# What you have to do
Locate, in the data below, the line that contains "Themen - insbesondere für Auszubildende." and the line that contains "hohen Qualitätsansprüche an Interaktivitä"; reproduce exactly those two lines and every line between them, nothing more.

Start of Provided material

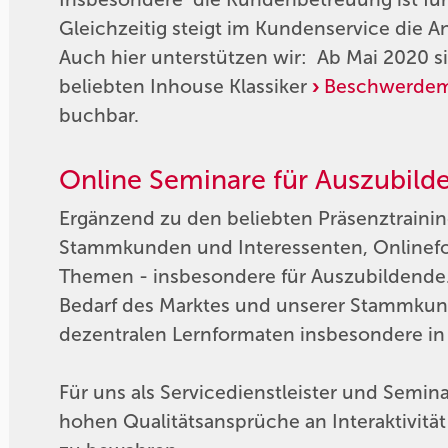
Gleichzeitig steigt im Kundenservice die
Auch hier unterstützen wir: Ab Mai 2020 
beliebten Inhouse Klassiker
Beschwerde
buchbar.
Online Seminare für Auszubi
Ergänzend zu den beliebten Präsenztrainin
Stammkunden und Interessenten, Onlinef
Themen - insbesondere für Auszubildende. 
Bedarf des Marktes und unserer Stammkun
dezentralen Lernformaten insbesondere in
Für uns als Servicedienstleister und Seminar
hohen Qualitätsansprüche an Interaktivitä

End of Provided material
Start of Provided material

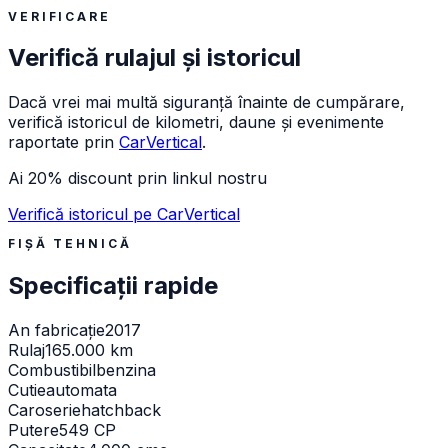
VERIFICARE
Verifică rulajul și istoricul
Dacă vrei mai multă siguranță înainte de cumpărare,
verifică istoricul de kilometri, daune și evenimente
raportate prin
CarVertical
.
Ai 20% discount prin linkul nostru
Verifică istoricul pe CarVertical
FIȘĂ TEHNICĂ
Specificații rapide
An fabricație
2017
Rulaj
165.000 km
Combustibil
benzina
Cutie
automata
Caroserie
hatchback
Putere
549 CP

End of Provided material

# Written answer
Themen - insbesondere für Auszubildende. 
Bedarf des Marktes und unserer Stammkun
dezentralen Lernformaten insbesondere in
Für uns als Servicedienstleister und Seminar
hohen Qualitätsansprüche an Interaktivitä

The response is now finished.